### Request
Copy out every one of the following records line by line, keeping each character unchanged.
┌─ Exercise data
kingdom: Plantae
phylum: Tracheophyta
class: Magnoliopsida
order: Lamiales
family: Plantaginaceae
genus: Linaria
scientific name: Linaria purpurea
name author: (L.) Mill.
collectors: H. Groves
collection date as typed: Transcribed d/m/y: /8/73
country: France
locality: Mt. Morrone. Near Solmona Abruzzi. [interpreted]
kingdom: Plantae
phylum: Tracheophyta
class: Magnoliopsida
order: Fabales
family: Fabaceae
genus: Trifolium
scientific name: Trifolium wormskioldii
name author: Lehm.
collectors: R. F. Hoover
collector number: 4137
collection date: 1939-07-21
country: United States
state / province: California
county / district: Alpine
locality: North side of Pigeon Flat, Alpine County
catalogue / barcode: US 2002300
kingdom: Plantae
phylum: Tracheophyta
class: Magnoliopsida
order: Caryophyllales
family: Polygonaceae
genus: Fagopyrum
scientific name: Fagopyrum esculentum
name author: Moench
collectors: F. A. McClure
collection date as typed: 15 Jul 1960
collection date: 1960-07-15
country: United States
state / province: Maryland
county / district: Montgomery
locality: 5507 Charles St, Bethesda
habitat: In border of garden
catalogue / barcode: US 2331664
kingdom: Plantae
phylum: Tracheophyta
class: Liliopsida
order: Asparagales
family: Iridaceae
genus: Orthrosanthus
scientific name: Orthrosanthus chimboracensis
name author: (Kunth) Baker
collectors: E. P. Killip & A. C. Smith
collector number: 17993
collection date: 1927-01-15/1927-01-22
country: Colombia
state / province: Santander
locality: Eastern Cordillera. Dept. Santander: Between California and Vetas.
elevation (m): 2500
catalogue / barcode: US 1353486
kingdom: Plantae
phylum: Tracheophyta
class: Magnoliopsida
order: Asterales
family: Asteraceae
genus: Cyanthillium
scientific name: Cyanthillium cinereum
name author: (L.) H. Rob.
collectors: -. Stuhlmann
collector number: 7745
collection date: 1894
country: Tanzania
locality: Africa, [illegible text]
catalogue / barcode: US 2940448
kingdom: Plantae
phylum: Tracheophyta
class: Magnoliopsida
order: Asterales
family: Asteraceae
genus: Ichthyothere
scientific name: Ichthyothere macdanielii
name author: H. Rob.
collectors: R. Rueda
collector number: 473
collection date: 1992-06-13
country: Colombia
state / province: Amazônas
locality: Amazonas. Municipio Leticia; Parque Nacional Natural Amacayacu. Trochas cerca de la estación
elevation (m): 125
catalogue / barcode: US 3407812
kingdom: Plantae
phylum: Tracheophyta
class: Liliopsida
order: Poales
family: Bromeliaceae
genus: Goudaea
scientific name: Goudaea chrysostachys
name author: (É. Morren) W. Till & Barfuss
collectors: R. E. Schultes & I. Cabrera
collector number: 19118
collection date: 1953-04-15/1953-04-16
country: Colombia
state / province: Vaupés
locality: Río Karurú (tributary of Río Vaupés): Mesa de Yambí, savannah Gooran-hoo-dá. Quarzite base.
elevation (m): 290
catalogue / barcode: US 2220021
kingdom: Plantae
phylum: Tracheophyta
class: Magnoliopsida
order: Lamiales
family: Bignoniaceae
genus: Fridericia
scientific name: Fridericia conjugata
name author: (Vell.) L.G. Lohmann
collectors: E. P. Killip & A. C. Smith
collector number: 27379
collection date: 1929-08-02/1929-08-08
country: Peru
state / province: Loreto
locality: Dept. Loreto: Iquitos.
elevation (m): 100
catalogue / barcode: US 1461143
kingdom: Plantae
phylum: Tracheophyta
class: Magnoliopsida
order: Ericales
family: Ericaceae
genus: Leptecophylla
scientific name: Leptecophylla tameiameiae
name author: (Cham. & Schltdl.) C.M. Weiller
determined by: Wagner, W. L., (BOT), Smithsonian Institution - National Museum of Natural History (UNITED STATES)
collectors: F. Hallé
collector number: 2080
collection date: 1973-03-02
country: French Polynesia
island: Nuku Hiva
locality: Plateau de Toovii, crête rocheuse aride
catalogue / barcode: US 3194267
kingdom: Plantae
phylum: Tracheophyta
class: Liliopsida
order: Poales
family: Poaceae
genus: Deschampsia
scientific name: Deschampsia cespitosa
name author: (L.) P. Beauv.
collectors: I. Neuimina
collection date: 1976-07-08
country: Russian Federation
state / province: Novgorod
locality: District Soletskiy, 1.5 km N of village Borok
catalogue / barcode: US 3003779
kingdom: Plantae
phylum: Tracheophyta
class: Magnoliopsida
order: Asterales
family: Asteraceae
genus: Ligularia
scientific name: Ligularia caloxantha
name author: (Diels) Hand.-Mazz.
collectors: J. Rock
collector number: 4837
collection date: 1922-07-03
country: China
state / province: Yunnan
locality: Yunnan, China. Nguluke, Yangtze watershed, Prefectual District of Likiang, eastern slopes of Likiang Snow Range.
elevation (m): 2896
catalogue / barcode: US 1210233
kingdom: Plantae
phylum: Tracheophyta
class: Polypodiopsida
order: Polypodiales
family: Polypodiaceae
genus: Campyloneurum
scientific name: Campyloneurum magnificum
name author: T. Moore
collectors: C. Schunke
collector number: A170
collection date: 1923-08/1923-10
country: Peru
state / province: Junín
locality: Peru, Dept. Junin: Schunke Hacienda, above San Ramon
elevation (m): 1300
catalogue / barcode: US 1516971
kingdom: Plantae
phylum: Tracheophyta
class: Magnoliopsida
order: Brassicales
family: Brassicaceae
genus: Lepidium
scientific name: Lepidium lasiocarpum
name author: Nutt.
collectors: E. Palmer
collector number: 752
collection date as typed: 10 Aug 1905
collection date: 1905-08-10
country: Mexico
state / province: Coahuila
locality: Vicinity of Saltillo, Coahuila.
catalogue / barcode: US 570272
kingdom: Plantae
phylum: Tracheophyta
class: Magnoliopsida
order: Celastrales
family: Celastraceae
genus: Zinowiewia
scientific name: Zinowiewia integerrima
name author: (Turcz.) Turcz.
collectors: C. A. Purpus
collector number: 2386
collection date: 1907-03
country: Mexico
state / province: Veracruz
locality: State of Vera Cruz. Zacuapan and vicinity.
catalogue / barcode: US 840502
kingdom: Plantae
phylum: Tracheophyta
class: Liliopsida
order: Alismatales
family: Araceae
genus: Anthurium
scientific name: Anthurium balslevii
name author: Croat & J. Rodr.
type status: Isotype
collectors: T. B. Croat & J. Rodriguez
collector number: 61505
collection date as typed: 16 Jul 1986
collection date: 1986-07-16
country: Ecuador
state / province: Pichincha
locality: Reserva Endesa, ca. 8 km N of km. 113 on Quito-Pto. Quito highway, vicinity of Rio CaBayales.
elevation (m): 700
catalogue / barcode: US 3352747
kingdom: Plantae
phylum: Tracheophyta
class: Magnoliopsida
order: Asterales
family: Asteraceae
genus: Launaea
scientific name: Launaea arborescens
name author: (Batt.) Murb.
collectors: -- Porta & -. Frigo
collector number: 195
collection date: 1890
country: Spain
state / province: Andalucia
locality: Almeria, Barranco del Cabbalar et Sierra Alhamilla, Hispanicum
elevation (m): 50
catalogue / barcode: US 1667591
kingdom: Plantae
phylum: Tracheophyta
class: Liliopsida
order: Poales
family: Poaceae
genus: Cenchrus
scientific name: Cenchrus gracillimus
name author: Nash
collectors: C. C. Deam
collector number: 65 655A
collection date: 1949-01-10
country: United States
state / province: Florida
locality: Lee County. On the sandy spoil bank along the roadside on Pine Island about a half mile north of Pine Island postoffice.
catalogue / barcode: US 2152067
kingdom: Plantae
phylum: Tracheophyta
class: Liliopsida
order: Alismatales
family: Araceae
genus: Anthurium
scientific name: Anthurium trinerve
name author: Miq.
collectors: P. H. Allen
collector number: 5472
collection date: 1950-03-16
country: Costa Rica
└─
### Answer to this problem
kingdom: Plantae
phylum: Tracheophyta
class: Magnoliopsida
order: Lamiales
family: Plantaginaceae
genus: Linaria
scientific name: Linaria purpurea
name author: (L.) Mill.
collectors: H. Groves
collection date as typed: Transcribed d/m/y: /8/73
country: France
locality: Mt. Morrone. Near Solmona Abruzzi. [interpreted]
kingdom: Plantae
phylum: Tracheophyta
class: Magnoliopsida
order: Fabales
family: Fabaceae
genus: Trifolium
scientific name: Trifolium wormskioldii
name author: Lehm.
collectors: R. F. Hoover
collector number: 4137
collection date: 1939-07-21
country: United States
state / province: California
county / district: Alpine
locality: North side of Pigeon Flat, Alpine County
catalogue / barcode: US 2002300
kingdom: Plantae
phylum: Tracheophyta
class: Magnoliopsida
order: Caryophyllales
family: Polygonaceae
genus: Fagopyrum
scientific name: Fagopyrum esculentum
name author: Moench
collectors: F. A. McClure
collection date as typed: 15 Jul 1960
collection date: 1960-07-15
country: United States
state / province: Maryland
county / district: Montgomery
locality: 5507 Charles St, Bethesda
habitat: In border of garden
catalogue / barcode: US 2331664
kingdom: Plantae
phylum: Tracheophyta
class: Liliopsida
order: Asparagales
family: Iridaceae
genus: Orthrosanthus
scientific name: Orthrosanthus chimboracensis
name author: (Kunth) Baker
collectors: E. P. Killip & A. C. Smith
collector number: 17993
collection date: 1927-01-15/1927-01-22
country: Colombia
state / province: Santander
locality: Eastern Cordillera. Dept. Santander: Between California and Vetas.
elevation (m): 2500
catalogue / barcode: US 1353486
kingdom: Plantae
phylum: Tracheophyta
class: Magnoliopsida
order: Asterales
family: Asteraceae
genus: Cyanthillium
scientific name: Cyanthillium cinereum
name author: (L.) H. Rob.
collectors: -. Stuhlmann
collector number: 7745
collection date: 1894
country: Tanzania
locality: Africa, [illegible text]
catalogue / barcode: US 2940448
kingdom: Plantae
phylum: Tracheophyta
class: Magnoliopsida
order: Asterales
family: Asteraceae
genus: Ichthyothere
scientific name: Ichthyothere macdanielii
name author: H. Rob.
collectors: R. Rueda
collector number: 473
collection date: 1992-06-13
country: Colombia
state / province: Amazônas
locality: Amazonas. Municipio Leticia; Parque Nacional Natural Amacayacu. Trochas cerca de la estación
elevation (m): 125
catalogue / barcode: US 3407812
kingdom: Plantae
phylum: Tracheophyta
class: Liliopsida
order: Poales
family: Bromeliaceae
genus: Goudaea
scientific name: Goudaea chrysostachys
name author: (É. Morren) W. Till & Barfuss
collectors: R. E. Schultes & I. Cabrera
collector number: 19118
collection date: 1953-04-15/1953-04-16
country: Colombia
state / province: Vaupés
locality: Río Karurú (tributary of Río Vaupés): Mesa de Yambí, savannah Gooran-hoo-dá. Quarzite base.
elevation (m): 290
catalogue / barcode: US 2220021
kingdom: Plantae
phylum: Tracheophyta
class: Magnoliopsida
order: Lamiales
family: Bignoniaceae
genus: Fridericia
scientific name: Fridericia conjugata
name author: (Vell.) L.G. Lohmann
collectors: E. P. Killip & A. C. Smith
collector number: 27379
collection date: 1929-08-02/1929-08-08
country: Peru
state / province: Loreto
locality: Dept. Loreto: Iquitos.
elevation (m): 100
catalogue / barcode: US 1461143
kingdom: Plantae
phylum: Tracheophyta
class: Magnoliopsida
order: Ericales
family: Ericaceae
genus: Leptecophylla
scientific name: Leptecophylla tameiameiae
name author: (Cham. & Schltdl.) C.M. Weiller
determined by: Wagner, W. L., (BOT), Smithsonian Institution - National Museum of Natural History (UNITED STATES)
collectors: F. Hallé
collector number: 2080
collection date: 1973-03-02
country: French Polynesia
island: Nuku Hiva
locality: Plateau de Toovii, crête rocheuse aride
catalogue / barcode: US 3194267
kingdom: Plantae
phylum: Tracheophyta
class: Liliopsida
order: Poales
family: Poaceae
genus: Deschampsia
scientific name: Deschampsia cespitosa
name author: (L.) P. Beauv.
collectors: I. Neuimina
collection date: 1976-07-08
country: Russian Federation
state / province: Novgorod
locality: District Soletskiy, 1.5 km N of village Borok
catalogue / barcode: US 3003779
kingdom: Plantae
phylum: Tracheophyta
class: Magnoliopsida
order: Asterales
family: Asteraceae
genus: Ligularia
scientific name: Ligularia caloxantha
name author: (Diels) Hand.-Mazz.
collectors: J. Rock
collector number: 4837
collection date: 1922-07-03
country: China
state / province: Yunnan
locality: Yunnan, China. Nguluke, Yangtze watershed, Prefectual District of Likiang, eastern slopes of Likiang Snow Range.
elevation (m): 2896
catalogue / barcode: US 1210233
kingdom: Plantae
phylum: Tracheophyta
class: Polypodiopsida
order: Polypodiales
family: Polypodiaceae
genus: Campyloneurum
scientific name: Campyloneurum magnificum
name author: T. Moore
collectors: C. Schunke
collector number: A170
collection date: 1923-08/1923-10
country: Peru
state / province: Junín
locality: Peru, Dept. Junin: Schunke Hacienda, above San Ramon
elevation (m): 1300
catalogue / barcode: US 1516971
kingdom: Plantae
phylum: Tracheophyta
class: Magnoliopsida
order: Brassicales
family: Brassicaceae
genus: Lepidium
scientific name: Lepidium lasiocarpum
name author: Nutt.
collectors: E. Palmer
collector number: 752
collection date as typed: 10 Aug 1905
collection date: 1905-08-10
country: Mexico
state / province: Coahuila
locality: Vicinity of Saltillo, Coahuila.
catalogue / barcode: US 570272
kingdom: Plantae
phylum: Tracheophyta
class: Magnoliopsida
order: Celastrales
family: Celastraceae
genus: Zinowiewia
scientific name: Zinowiewia integerrima
name author: (Turcz.) Turcz.
collectors: C. A. Purpus
collector number: 2386
collection date: 1907-03
country: Mexico
state / province: Veracruz
locality: State of Vera Cruz. Zacuapan and vicinity.
catalogue / barcode: US 840502
kingdom: Plantae
phylum: Tracheophyta
class: Liliopsida
order: Alismatales
family: Araceae
genus: Anthurium
scientific name: Anthurium balslevii
name author: Croat & J. Rodr.
type status: Isotype
collectors: T. B. Croat & J. Rodriguez
collector number: 61505
collection date as typed: 16 Jul 1986
collection date: 1986-07-16
country: Ecuador
state / province: Pichincha
locality: Reserva Endesa, ca. 8 km N of km. 113 on Quito-Pto. Quito highway, vicinity of Rio CaBayales.
elevation (m): 700
catalogue / barcode: US 3352747
kingdom: Plantae
phylum: Tracheophyta
class: Magnoliopsida
order: Asterales
family: Asteraceae
genus: Launaea
scientific name: Launaea arborescens
name author: (Batt.) Murb.
collectors: -- Porta & -. Frigo
collector number: 195
collection date: 1890
country: Spain
state / province: Andalucia
locality: Almeria, Barranco del Cabbalar et Sierra Alhamilla, Hispanicum
elevation (m): 50
catalogue / barcode: US 1667591
kingdom: Plantae
phylum: Tracheophyta
class: Liliopsida
order: Poales
family: Poaceae
genus: Cenchrus
scientific name: Cenchrus gracillimus
name author: Nash
collectors: C. C. Deam
collector number: 65 655A
collection date: 1949-01-10
country: United States
state / province: Florida
locality: Lee County. On the sandy spoil bank along the roadside on Pine Island about a half mile north of Pine Island postoffice.
catalogue / barcode: US 2152067
kingdom: Plantae
phylum: Tracheophyta
class: Liliopsida
order: Alismatales
family: Araceae
genus: Anthurium
scientific name: Anthurium trinerve
name author: Miq.
collectors: P. H. Allen
collector number: 5472
collection date: 1950-03-16
country: Costa Rica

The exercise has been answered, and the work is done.